Community assessment has emerged as an effective framework to evaluate and develop methodologies, especially experiments in which participants are challenged to deduce biological problems such as determining the phenotypic consequences of genomic variation, protein structure, and system perturbations. Some such challenges use community-effort to engage a large community to see how well a certain method can achieve a certain goal. Successful challenge frameworks of this type are able not only to evaluate the effectiveness of methods but also to highlight innovation, progress, and bottlenecks in the field, to guide future research efforts, and to foster strong collaborative communities
Room: Columbus IJ Tuesday July 10, 8:35 am - 4:40 pm
Kieran R Campbell, University of British Columbia & BC Cancer Agency, Canada
Sohrab P Shah, University of British Columbia & BC Cancer Agency, Canada
In the past five years technological advances have given us the unprecedented ability to measure RNA and DNA at the single-cell level. This now enables us to routinely measure gene expression and genomic alterations across tens of thousands of cells, discovering new cell types, developmental lineages, and cell-specific mutational patterns. This new data has prompted an explosion in statistical and computational methods development (http://www.scrna-tools.org/) with over 150 tools being produced in the past few years.
However, to-date the majority of methods developed have focused on either technical aspects (such as normalization and differential expression) or on applications in developmental biology such as lineage inference, with relatively little attention applied to the huge potential of single-cell data to unveil the complex biology behind cancer inception and progression. As one of the first workshops of its kind, this special session will bring together researchers developing computational and statistical methods for single-cell cancer biology. It will focus around (though not be limited to) four core topics:
1. Modelling cancer evolution
As tumors evolve they accumulate both point mutations and large structural rearrangements. The “life-histories” of these tumors are informative of the mutational processes that allow the cancer cells to evade the body’s checkpoints and can be predictive of future evolution and response to therapy. Methods covered under this topic could address: phylogenetic inference from single-cell data; inference of evolutionary processes from single-cell data; identifying singlecell cancer signatures; inference of fitness from single-cell analysis of population dynamics.

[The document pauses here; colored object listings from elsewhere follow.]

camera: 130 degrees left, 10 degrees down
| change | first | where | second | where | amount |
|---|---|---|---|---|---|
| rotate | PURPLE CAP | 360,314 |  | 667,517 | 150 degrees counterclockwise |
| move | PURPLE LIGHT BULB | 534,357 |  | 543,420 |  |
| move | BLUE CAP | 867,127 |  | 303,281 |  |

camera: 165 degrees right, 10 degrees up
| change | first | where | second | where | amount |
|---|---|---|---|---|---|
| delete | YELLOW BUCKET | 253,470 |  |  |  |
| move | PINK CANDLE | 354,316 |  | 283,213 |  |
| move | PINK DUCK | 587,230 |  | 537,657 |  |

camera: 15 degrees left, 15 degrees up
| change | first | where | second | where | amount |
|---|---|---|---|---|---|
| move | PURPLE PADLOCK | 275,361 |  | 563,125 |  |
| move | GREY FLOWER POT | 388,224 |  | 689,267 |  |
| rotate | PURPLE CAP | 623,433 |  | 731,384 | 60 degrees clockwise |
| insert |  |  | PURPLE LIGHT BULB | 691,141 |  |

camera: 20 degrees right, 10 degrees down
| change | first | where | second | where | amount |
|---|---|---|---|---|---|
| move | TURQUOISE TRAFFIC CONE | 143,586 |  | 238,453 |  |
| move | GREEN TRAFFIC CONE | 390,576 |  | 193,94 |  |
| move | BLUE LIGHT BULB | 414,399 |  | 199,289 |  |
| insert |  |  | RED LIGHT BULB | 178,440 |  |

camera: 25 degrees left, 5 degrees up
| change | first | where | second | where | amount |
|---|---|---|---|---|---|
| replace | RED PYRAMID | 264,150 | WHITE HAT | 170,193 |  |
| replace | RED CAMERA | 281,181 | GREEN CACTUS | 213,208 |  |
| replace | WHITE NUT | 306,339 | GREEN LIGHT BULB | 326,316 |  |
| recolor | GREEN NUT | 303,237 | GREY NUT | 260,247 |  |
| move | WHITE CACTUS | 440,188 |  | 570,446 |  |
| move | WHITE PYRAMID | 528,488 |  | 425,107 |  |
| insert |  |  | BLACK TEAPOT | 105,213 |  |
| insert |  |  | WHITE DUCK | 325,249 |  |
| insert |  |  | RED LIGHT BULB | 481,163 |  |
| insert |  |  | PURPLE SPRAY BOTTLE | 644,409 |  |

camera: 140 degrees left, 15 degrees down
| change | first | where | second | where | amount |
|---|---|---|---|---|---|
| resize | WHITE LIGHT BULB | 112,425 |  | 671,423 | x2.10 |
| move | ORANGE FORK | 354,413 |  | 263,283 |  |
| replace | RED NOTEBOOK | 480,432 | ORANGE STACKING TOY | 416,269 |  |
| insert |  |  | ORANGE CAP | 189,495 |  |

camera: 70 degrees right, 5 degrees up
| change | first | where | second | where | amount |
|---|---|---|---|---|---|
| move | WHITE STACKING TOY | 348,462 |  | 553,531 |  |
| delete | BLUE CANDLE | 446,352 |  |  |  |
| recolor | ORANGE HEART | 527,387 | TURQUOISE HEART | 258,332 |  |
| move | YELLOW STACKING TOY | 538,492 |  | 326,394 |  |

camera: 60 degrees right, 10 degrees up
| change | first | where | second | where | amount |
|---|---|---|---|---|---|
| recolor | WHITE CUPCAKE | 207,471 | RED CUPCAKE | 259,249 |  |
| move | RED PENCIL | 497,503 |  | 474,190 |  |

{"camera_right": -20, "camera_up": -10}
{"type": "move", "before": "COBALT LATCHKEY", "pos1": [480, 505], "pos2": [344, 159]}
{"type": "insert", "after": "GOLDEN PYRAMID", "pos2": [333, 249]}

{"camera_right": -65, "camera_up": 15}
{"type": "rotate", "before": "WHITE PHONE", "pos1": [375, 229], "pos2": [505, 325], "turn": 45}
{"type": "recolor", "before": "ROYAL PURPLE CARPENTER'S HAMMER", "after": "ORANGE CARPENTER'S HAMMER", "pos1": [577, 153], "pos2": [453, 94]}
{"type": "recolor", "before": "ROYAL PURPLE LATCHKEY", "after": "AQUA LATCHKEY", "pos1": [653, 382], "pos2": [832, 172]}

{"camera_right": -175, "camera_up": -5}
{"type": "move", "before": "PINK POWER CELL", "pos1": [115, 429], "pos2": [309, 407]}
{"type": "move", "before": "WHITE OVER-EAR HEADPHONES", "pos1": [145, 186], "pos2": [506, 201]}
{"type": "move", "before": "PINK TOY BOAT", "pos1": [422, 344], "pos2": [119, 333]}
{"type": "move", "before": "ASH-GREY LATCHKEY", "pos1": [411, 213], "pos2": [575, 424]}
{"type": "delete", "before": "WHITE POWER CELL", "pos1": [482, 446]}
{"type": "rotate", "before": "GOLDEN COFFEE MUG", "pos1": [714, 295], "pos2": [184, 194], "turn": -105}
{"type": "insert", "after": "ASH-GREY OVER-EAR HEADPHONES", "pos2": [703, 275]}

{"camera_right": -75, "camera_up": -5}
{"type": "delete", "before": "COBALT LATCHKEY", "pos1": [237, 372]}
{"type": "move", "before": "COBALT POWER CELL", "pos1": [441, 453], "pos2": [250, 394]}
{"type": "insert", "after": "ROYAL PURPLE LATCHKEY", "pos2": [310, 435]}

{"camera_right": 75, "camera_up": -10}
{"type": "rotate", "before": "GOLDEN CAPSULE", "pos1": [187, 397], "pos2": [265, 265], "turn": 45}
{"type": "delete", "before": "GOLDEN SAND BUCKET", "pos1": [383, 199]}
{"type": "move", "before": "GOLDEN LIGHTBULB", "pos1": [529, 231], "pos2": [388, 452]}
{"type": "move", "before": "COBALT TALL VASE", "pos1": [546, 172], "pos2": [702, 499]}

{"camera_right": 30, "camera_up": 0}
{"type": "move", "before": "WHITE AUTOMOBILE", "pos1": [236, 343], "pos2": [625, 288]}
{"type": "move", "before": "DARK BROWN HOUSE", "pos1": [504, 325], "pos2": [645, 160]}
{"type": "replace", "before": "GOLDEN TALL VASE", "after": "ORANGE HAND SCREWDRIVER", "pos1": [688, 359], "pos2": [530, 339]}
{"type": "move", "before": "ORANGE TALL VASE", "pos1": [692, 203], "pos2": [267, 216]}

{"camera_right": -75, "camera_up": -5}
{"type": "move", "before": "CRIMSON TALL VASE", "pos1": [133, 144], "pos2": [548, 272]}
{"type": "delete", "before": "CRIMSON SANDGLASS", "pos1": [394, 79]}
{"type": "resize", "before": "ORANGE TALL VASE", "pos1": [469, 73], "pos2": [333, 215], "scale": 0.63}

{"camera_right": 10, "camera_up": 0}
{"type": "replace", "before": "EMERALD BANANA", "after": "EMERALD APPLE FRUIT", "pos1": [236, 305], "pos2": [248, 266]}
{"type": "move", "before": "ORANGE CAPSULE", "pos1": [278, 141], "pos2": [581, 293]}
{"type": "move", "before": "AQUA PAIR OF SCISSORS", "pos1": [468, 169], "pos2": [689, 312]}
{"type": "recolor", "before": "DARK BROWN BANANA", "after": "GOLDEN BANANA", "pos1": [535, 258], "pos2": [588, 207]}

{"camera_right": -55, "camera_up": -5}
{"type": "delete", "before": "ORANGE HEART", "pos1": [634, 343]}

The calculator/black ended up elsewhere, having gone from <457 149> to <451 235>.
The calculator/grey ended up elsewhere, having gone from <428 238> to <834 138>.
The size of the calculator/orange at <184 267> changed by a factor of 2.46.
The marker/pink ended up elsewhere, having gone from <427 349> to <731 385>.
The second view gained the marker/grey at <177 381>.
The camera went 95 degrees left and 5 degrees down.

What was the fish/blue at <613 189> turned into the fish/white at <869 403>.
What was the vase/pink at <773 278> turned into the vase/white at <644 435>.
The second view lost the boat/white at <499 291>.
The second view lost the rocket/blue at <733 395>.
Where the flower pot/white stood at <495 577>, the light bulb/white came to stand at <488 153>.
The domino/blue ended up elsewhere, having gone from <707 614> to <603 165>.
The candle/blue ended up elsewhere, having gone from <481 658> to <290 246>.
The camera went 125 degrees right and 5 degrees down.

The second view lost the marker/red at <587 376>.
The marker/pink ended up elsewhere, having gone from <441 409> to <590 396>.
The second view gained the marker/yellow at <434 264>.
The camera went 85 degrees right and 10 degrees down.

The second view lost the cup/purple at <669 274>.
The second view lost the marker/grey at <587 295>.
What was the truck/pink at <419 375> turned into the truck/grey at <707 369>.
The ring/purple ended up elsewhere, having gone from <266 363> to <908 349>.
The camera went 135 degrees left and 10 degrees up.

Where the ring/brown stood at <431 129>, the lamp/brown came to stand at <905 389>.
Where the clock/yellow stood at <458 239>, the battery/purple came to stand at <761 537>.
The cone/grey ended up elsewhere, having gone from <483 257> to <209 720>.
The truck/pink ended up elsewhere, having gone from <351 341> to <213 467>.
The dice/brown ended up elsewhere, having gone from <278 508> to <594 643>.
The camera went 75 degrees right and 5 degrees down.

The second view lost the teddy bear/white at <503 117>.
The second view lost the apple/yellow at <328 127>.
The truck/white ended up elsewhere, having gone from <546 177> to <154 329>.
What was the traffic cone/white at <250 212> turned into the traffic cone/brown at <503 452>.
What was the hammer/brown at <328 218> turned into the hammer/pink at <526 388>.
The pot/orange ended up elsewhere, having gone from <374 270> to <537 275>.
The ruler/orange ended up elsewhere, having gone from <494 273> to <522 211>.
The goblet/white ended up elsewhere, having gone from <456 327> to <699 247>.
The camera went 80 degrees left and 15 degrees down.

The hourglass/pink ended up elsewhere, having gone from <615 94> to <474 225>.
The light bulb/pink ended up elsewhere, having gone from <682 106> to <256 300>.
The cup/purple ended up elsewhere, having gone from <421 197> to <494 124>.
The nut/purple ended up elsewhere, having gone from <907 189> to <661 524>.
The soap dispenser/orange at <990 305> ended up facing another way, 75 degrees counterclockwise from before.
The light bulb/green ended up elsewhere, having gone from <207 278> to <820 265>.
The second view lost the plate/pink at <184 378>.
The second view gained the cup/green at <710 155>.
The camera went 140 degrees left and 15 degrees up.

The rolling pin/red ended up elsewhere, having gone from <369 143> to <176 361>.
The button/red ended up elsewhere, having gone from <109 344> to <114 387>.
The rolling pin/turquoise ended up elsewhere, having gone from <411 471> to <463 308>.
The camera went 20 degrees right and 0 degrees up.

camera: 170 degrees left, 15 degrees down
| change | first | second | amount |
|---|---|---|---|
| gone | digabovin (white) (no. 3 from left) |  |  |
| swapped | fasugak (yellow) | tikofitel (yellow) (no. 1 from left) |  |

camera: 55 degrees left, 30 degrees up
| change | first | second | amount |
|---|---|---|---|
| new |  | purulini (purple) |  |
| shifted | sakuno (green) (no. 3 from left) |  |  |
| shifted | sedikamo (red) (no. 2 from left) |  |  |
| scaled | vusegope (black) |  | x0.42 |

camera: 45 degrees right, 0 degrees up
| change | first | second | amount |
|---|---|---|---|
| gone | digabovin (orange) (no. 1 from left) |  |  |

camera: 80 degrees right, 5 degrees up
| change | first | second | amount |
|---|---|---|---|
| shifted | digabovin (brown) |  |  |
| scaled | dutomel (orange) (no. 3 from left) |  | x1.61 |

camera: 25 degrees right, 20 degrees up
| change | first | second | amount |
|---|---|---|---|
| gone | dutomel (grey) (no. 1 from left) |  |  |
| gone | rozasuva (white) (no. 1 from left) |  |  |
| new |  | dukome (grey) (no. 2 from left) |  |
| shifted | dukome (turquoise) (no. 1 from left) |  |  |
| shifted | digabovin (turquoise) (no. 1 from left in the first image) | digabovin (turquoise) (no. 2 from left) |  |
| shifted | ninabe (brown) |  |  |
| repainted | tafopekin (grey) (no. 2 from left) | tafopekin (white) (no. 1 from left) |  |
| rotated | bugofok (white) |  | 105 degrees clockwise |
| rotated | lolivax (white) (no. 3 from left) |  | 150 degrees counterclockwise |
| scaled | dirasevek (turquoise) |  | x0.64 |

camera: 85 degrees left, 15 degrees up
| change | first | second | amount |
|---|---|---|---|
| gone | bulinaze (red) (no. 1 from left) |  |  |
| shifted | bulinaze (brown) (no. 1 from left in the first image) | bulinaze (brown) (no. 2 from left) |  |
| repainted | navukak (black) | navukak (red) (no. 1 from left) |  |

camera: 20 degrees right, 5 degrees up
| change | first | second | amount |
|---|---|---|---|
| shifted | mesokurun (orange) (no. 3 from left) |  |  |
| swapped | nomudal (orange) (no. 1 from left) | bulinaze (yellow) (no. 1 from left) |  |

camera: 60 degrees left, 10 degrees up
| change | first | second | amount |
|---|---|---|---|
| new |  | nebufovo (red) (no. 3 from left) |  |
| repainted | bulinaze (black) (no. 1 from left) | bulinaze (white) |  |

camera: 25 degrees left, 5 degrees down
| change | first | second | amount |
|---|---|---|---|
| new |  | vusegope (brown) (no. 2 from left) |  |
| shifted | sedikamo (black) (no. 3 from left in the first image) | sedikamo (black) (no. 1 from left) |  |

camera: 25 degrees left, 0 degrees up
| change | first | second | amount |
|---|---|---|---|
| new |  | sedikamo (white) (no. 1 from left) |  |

2. Integrative analyses of multi-modal data
A vast array of measurements can be made at single-cell resolution, including RNA and DNA-sequencing and epigenetic status such as methylation and chromatin accessibility. Methods covered in this topic will include: modelling of joint measurement assays (such as G&T-seq); relating and interpreting measurements from different technologies.
3. Scalable inference at the single-cell level
A typical single-cell RNA or DNA-seq dataset now contains around 100x more cells than it did just 5 years ago. As a result, there is a pressing need for computational and statistical methods that scale to “big data” sizes, particularly since fast computation allows iterative analyses by investigators, aiding SCANGEN: Single-cell cancer genomics ISMB 2018 Special Session Proposal biological interpretation. Methods covered in this topic will include: scalable statistical inference for single-cell data using methods such as stochastic optimization; computational tools for dealing with large single-cell datasets.
4. Interactions and perturbations at the single-cell level
This broad topic concerns methods to understand how cancer cells react to both their environment and external perturbation. Methods could address: how cells interact with their microenvironment; how cells respond to and resist chemotherapeutic interventions; how transcriptional programming and clonal selection are affected by genomic perturbations such as CRISPR.